To the euro system central bankers are what cardinals are for the Vatican: indispensible for the system. They talk in mysterious and coded language. Reports of the Governing Council of the European Central Bank (ECB) are not published, unlike reports of the American Fed and the Bank of Japan. To grasp the policies and motives of the ECB one has to resort to the skills of Vatican Watchers or retired Kremlinologists. Conflicts between cardinals are fought with venom and intrigue, as between central bankers.
There is a cold war raging between the German central bank, the Bundesbank, and the ECB. The core of the conflict is the euro crisis in which, according to the Bundesbank, the ECB is operating outside its legal mandate: price stability. Instead, the ECB gets increasingly involved in operations to save the euro. On July 26, Mario Draghi, President of the ECB, said in London that he will do 'whatever it takes' to save the euro. At the Bundesbank in Frankfurt all alarm bells went off. Jens Weidmann, President of the German central bank, gave a shot across the bow on the website of his bank: 'We are not just one of the 17 central banks.
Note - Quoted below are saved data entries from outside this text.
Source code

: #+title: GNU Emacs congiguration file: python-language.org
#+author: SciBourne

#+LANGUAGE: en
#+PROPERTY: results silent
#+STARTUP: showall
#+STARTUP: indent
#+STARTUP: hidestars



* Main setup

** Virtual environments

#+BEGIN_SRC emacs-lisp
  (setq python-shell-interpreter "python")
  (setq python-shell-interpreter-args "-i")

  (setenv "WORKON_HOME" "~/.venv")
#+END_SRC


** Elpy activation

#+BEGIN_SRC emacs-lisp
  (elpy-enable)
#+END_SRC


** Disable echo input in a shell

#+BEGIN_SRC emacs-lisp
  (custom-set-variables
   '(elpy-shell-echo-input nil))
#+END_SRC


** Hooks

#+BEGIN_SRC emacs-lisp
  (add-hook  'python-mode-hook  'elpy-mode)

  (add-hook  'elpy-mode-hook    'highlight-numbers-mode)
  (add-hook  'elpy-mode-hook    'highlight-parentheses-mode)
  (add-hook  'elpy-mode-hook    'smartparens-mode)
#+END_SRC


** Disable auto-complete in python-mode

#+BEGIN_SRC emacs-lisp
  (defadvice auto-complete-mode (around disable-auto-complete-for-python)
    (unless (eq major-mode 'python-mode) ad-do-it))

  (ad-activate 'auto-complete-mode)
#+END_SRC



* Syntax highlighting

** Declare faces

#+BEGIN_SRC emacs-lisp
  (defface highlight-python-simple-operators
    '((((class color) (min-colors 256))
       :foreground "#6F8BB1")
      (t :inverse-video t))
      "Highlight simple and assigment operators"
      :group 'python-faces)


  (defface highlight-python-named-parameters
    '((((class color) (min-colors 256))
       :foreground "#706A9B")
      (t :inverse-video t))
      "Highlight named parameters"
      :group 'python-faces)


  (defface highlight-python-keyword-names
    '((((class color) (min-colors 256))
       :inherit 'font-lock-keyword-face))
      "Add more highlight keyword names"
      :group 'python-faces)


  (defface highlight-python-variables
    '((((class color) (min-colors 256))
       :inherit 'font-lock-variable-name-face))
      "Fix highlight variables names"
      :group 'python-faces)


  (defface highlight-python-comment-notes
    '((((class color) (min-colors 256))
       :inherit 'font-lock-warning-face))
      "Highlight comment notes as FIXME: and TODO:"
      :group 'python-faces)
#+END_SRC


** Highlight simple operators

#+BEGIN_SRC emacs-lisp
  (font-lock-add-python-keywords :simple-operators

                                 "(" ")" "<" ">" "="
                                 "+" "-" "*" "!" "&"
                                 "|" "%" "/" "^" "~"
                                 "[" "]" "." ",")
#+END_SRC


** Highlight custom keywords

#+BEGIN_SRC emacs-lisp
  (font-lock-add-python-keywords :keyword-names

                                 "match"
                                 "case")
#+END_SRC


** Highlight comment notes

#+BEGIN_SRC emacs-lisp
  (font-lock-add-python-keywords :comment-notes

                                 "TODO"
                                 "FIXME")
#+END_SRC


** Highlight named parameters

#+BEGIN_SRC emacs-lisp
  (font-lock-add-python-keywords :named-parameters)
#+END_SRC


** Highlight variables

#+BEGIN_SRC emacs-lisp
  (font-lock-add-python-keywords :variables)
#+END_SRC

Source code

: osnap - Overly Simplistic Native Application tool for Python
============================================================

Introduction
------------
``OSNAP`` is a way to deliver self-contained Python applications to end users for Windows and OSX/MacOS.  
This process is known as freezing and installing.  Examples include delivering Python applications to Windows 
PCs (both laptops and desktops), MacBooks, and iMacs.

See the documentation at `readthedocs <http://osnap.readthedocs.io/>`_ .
We are the biggest and most important.'
Whatever it takes requires, according to Draghi, massive ECB intervention on the state bond market. In the past the ECB purchased state bonds on the primary market, directly from countries like Greece, Italy and Spain to keep their borrowing costs down. That policy met the wrath of the Bundesbank. This time around, under fierce German pressure, Draghi had to backtrack. On August 2, following the Governing Council of the ECB, Draghi announced that the ECB will intervene on the secondary market of state bonds, only after a member state in trouble has invoked the support of one of the EU rescue funds: the European Financial Stability Mechanism (EFSF) or the European Stability Mechanism (ESM).